What Trump’s New National Security Advisor Should Worry About Now
Report: H.R. McMaster Said Trump Has Intelligence of a 'Kindergartner' · Fortune

It is no secret that the Trump administration sees itself in deep discontinuity with not only the preceding Obama administration, but in many ways with all preceding administrations, particularly on matters of international relations. Senior administration officials such as Steve Bannon and Michael Anton have openly called for a serious, even radical, course correction, and one suspects that the President is a fellow traveler on the general theme, if not all the specifics. In this environment, the counsel of the traditional foreign policy establishment--the "blob," in the words of Ben Rhodes--is, at best, deeply suspect.

In some ways, Lieutenant General H.R. McMaster, who the President appointment as National Security Adviser following Mike Flynn's controversial departure, has seen this moment before. Full disclosure, McMaster is my personal friend. In his book, Dereliction of Duty: Johnson, McNamara, the Joint Chiefs of Staff and the Lies That Led to Vietnam, (which grew out of his Ph.D. dissertation), McMaster documents an earlier time in which the "New Frontiersman" of the Kennedy (and later Johnson) administration saw the senior Pentagon leadership as hopelessly anachronistic, and therefore denied them any real influence in the decision-making leading up to Vietnam.

Of course, in the current environment, it is only the Pentagon that retains any influence, with the State Department and intelligence agencies viewed with suspicion. But nonetheless, the fundamental structure of the National Security Council system, in which serious matters are debated in the presence of the President by the principals from all the relevant agencies, is still being challenged.

General McMaster faces three internal challenges in this environment. The first, and most obvious, is to build a relationship with the President, with whom he has no previous ties. McMaster knows, from his reading of the Kennedy and Johnson administrations, that a White House advisor must "establish a close personal rapport with the President." Absent that rapport, one isn't truly the principal advisor on national security matters, regardless of title.

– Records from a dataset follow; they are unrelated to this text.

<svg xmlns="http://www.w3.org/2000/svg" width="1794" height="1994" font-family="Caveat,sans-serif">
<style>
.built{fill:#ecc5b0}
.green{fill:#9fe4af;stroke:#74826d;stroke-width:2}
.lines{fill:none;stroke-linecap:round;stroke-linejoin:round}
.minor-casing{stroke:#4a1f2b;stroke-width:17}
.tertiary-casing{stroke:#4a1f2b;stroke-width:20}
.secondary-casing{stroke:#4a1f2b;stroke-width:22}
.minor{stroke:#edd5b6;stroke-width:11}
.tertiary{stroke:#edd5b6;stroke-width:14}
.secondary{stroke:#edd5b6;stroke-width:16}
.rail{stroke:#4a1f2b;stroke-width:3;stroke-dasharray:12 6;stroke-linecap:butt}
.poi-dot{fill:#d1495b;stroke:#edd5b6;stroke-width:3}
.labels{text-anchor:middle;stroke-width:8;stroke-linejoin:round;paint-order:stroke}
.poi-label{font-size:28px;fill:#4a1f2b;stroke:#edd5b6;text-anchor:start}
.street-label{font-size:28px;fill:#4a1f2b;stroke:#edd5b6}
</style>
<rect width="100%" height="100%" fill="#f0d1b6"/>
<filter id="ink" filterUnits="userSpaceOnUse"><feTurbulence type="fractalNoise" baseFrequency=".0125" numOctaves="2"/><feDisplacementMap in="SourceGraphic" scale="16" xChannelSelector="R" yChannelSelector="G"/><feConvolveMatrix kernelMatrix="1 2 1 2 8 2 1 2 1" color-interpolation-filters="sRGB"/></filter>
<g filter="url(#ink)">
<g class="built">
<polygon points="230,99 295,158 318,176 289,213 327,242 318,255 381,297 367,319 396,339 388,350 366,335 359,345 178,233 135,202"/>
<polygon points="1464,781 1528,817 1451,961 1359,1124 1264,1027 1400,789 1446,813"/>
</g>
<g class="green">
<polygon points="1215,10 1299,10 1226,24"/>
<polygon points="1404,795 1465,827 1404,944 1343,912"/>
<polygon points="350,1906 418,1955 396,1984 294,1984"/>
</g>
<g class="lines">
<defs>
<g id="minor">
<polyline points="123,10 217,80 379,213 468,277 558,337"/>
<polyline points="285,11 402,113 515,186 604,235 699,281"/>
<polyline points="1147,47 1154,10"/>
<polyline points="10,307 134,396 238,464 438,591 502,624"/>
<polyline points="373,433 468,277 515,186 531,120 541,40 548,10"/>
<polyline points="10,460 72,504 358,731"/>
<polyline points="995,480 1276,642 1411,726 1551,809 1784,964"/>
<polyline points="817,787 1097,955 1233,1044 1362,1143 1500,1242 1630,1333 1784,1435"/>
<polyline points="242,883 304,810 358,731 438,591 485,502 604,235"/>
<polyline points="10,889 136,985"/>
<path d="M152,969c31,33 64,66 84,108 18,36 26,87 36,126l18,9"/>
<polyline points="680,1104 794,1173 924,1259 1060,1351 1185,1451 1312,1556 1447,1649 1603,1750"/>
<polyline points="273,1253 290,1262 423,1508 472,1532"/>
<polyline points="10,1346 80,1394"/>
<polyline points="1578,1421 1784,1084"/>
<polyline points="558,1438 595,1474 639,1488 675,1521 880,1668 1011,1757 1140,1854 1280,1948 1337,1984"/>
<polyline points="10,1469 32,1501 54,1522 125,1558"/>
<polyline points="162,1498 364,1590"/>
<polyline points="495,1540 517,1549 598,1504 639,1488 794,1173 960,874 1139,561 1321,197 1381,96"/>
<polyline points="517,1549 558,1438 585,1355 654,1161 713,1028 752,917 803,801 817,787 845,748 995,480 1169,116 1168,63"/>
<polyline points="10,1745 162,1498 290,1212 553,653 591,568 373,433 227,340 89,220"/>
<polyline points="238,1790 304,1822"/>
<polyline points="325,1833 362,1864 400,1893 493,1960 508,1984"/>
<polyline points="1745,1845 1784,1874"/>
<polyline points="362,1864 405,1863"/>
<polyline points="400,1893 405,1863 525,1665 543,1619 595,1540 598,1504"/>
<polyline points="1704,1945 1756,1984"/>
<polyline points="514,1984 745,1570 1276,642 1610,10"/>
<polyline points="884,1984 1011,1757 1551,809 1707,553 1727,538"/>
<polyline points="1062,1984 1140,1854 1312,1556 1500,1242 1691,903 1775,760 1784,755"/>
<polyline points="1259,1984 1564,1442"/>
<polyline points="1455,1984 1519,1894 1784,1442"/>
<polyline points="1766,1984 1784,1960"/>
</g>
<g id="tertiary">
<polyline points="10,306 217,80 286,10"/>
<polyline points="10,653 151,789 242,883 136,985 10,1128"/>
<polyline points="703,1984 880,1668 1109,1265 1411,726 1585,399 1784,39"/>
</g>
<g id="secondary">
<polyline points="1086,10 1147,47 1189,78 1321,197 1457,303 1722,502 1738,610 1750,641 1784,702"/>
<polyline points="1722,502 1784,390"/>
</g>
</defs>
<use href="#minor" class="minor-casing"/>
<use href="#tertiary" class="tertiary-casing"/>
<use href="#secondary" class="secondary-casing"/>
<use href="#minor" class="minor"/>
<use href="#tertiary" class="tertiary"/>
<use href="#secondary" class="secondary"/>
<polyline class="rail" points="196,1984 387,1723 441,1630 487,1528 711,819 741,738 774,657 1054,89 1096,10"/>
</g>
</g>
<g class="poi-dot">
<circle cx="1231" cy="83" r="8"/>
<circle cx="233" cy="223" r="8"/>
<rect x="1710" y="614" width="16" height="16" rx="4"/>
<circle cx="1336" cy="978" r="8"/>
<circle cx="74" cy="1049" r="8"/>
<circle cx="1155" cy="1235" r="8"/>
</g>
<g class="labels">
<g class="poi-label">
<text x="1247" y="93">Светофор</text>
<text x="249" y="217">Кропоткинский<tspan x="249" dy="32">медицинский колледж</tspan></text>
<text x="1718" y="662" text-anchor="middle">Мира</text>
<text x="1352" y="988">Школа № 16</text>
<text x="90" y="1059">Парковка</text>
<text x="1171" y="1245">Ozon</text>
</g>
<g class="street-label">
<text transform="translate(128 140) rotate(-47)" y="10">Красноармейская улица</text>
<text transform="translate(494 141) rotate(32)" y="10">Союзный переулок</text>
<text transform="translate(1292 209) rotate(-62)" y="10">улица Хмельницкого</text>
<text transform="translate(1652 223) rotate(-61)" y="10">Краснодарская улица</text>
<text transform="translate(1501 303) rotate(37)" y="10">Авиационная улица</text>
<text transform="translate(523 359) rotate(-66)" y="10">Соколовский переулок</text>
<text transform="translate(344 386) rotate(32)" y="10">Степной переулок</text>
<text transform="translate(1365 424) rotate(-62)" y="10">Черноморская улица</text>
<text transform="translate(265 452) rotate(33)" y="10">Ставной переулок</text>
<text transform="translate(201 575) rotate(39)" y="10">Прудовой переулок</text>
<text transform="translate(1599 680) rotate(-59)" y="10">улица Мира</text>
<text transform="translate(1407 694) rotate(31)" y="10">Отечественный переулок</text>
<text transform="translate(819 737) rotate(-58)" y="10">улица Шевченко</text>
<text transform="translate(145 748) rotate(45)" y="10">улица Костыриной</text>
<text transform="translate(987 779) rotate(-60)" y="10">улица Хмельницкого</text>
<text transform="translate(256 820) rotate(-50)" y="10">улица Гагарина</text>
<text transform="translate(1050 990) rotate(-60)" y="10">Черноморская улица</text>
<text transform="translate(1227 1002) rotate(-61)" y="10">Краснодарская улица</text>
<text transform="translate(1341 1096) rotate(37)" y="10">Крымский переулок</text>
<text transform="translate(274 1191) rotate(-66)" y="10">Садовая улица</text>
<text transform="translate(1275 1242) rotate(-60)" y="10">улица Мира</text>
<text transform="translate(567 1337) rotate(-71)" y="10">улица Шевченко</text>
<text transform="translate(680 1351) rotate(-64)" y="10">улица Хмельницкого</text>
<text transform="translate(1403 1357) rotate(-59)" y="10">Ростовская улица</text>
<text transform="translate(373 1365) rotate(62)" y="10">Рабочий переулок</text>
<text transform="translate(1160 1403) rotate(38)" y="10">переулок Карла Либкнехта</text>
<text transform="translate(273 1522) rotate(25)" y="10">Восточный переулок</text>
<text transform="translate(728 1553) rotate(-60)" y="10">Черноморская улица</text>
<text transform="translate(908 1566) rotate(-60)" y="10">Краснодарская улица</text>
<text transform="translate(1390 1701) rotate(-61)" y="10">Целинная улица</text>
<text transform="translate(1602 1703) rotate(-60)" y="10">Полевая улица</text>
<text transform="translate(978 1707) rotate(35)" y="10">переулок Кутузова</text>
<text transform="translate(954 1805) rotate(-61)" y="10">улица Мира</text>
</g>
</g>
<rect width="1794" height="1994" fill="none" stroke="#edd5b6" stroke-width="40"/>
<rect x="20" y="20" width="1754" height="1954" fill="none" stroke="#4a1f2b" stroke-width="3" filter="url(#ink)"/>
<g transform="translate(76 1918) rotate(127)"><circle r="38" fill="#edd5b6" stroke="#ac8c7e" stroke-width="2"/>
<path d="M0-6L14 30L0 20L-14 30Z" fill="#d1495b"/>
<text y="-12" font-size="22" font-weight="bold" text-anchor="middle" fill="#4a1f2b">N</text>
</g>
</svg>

Second, he must work to build a team with his new peers, both inside and outside of the White House. One suspects McMaster will have little trouble bonding with (current) General Dunford of the Joint Chiefs of Staff and (retired) Generals Mattis and Kelly, now the department secretaries at Defense and Homeland Security. But he will have to find a way to develop a relationship with U.S. Secretary of State Rex Tillerson, and U.S. Treasury Secretary Steve Mnuchin as well as his peers inside the Executive Office of the President--not just the aforementioned Bannon, but also White House Chief of Staff Reince Preibus, Budget Director Mick Mulvaney and advisor Jared Kushner.